Go through the material line by line and copy each one with the word "obra".

Provided records:

----------

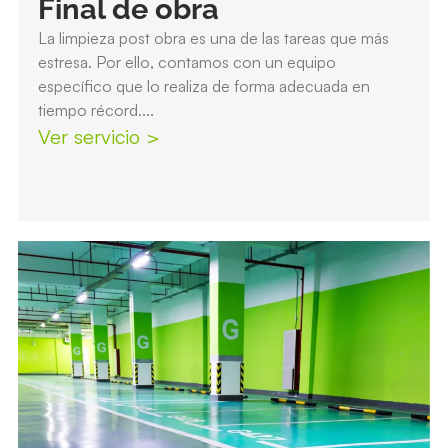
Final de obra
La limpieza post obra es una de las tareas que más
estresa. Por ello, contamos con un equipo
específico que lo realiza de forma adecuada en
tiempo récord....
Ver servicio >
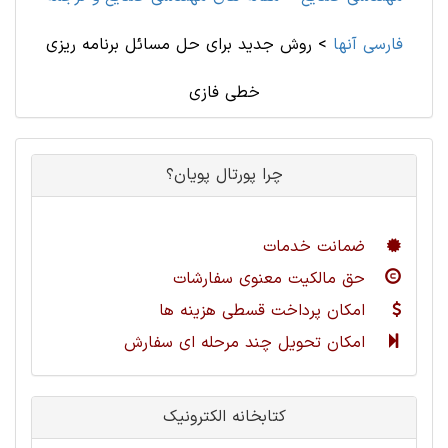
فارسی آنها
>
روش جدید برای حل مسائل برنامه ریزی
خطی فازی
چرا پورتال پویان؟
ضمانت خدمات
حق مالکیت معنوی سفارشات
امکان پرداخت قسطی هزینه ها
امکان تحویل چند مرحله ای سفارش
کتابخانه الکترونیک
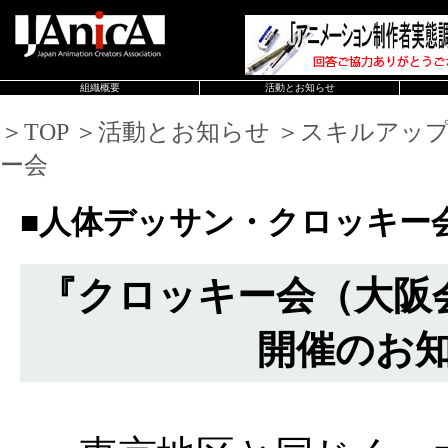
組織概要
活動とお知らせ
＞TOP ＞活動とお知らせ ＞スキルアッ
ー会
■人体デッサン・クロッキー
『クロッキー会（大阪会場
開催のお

----------

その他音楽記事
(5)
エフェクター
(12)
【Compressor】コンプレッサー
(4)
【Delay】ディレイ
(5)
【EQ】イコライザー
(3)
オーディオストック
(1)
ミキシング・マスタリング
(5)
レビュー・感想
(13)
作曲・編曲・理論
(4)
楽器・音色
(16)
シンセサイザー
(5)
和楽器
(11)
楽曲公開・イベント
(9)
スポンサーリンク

----------

Result:
Final de obra
La limpieza post obra es una de las tareas que más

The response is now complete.